Cependant, il me semble que, une fois que l’on connaît la ruse, les lettres successives sont somme toute assez identifiables — et qui plus est, elles nous renseignent même sur la façon dont le tracé s’effectue, avec une certaine charge expressive. On entend ainsi assez distinctement la barre horizontale du A (2’09, puis 4’17) ou les trois barres horizontales du E (4’22), presque guillerettes. Dans certains cas (là où je peux me le permettre), j’essaye de faire aboutir mon geste sur une hauteur significative (par exemple un mi aigu), de transformer ce qui n’est que pur bruitage en un discours ne serait-ce que vaguement musical. (On m’objectera que « le bruit, c’est déjà de la musique » ; à quoi je réponds : « mais bien sûr »).

Quant à la partie de piano, après une première section sur « Nicolas » déjà évoquée, elle module vers la troisième mesure sur « Graner » (la modulation se repère avec l’apparition de la note fa, qui sera plus loin mise en valeur au thérémine) avec un traitement différent, plus harmonique (qui évoquera peut-être le passage mesures 55 et suivantes de ma première Ouverture pour deux pianos) :

\language "italiano"

\relative {
  \time 3/2
  \tempo "Lent"
  <la mi' sol sib fa'>4 q2 q q4 q q
  <sib fa' la mi' sol> q2 q4~ q q
  <la mi' sol sib fa'> q
  <sib fa' la mi' sol> q
  <fa sib sol' mi' la> q2 q2.
}

L’accord « Graner » est ici recomposé de plusieurs façons différentes ; à partir de 4’08 je le joue à nouveau de façon mélodique non-octaviante (les notes une par une et sur plusieurs octaves, pour le dire plus simplement), avec différente recombinaisons — exercice combinatoire totalement improvisé et fort peu rigoureux !

Enfin, le motif « Nicolas » est rééxposé à la fin, avec la scansion de si grave que nous avons évoquée. La dernière phrase du thérémine se poursuit morendo jusque dans l’extrême grave de l’instrument, à cet instant d’une indicible expressivité où le thérémine se charge de toute la poésie ineffable d’un moteur de tondeuse à gazon. La toute dernière intervention du piano reprend le motif mais en sens inverse (on peut dire rétrogradation pour faire plus chic).
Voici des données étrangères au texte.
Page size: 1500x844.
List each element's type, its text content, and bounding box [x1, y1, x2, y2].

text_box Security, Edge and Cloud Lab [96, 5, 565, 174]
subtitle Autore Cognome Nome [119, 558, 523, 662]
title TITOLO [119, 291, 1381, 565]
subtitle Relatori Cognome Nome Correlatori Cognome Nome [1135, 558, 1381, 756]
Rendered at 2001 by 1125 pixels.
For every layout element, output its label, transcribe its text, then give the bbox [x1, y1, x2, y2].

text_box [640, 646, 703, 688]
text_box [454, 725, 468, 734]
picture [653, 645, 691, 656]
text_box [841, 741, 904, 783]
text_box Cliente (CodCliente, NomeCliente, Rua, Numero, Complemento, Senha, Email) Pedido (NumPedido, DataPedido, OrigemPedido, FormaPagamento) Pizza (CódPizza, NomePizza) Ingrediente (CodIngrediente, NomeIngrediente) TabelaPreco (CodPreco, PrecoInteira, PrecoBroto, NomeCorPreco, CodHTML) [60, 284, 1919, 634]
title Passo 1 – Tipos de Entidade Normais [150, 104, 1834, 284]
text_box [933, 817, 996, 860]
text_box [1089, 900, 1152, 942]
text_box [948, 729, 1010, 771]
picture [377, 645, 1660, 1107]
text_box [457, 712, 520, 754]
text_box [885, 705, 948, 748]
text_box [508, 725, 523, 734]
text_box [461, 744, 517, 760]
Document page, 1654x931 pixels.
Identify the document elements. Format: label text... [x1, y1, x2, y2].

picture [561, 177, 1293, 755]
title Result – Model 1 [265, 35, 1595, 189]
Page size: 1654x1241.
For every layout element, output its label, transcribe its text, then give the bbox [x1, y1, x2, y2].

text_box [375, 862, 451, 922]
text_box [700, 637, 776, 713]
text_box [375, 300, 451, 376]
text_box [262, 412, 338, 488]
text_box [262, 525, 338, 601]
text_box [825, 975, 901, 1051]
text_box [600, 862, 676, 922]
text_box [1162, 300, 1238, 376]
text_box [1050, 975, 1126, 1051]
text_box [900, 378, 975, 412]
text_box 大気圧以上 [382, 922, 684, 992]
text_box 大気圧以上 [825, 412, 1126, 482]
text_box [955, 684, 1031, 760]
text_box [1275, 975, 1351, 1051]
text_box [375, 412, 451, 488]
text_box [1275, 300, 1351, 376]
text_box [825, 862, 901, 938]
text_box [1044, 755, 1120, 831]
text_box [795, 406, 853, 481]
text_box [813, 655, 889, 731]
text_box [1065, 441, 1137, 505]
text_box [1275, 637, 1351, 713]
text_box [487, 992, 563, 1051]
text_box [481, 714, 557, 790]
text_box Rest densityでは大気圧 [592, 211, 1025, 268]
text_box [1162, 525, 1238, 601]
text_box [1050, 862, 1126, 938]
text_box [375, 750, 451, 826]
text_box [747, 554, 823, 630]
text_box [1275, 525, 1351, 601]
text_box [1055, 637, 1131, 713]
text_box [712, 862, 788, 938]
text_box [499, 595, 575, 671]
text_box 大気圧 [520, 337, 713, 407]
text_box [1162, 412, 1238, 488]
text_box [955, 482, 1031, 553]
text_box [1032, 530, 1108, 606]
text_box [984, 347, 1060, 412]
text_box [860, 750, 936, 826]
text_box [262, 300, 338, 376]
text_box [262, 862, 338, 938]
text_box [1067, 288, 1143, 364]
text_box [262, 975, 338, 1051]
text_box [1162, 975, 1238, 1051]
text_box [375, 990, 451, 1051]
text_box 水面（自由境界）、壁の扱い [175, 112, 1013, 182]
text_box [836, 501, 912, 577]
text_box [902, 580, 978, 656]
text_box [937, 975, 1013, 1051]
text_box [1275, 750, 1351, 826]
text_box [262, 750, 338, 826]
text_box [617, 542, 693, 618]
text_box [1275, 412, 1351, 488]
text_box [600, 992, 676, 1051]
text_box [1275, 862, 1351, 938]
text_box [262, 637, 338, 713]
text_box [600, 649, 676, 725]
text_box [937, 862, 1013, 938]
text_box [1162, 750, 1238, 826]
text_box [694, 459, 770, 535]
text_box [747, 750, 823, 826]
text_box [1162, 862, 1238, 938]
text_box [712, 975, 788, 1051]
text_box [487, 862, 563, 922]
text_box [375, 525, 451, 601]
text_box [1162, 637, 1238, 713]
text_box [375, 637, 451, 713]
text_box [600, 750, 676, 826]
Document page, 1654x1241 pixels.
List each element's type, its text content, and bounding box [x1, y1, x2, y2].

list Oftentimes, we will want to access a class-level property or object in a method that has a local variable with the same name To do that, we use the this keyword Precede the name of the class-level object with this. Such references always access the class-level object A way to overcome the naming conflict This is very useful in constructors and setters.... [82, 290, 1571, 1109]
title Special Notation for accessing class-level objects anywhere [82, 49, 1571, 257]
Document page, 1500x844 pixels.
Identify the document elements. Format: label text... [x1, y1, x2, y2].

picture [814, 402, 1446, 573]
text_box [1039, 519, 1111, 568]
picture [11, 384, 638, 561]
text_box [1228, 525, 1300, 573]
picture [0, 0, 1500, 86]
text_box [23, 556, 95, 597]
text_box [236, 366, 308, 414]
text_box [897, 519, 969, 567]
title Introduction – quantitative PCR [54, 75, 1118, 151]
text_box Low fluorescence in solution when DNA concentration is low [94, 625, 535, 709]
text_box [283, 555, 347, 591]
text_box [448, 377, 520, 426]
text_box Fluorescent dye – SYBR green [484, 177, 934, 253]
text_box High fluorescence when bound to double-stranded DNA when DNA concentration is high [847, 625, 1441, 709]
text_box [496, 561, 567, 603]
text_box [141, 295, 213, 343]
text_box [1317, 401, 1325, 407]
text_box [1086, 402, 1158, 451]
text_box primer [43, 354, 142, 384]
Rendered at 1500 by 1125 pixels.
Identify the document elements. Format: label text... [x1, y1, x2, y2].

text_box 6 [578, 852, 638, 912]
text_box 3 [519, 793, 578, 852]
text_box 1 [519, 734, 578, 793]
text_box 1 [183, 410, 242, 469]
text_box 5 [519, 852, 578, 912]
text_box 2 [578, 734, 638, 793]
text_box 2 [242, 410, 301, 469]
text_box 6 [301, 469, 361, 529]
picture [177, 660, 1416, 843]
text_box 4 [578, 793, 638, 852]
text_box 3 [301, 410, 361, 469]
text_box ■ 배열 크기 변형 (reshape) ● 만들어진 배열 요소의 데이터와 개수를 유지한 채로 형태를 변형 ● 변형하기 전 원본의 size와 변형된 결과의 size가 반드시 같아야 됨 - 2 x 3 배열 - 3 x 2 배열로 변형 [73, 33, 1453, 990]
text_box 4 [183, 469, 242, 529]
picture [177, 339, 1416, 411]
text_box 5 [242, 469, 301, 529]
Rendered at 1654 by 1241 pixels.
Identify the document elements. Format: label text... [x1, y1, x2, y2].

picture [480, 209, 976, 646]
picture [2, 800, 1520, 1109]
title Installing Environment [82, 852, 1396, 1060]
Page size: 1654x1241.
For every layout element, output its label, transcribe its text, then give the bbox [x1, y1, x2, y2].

Histoire de donner une petite touche de finition formelle.

Ce qui me ramène inéluctablement à cette phrase que m’avait dite ma tante un jour : « improviser, c’est donner l’impression que l’on sait ce que l’on fait ».

La réalité étant, bien évidemment, toute autre.

Bonne écoute !
Valentin.


[1De ce dernier point de vue le résultat n’est qu’une demi-réussite, mon ami Gilles Esposito-Farese ayant préféré le « confort » et la familiarité des formats Flash/mp3 aux standards ouverts qui sont aujourd’hui promus — j’ai essayé de ne pas commettre cette même erreur sur mon propre site, même si le lecteur par défaut des navigateurs est moins élégant que certains lecteurs en Flash.

[2Il existe des partitions en Braille, sur lesquelles j’ai été notamment amené à me pencher dans le cadre du logiciel LilyPond mais j’y demeure totalement étranger.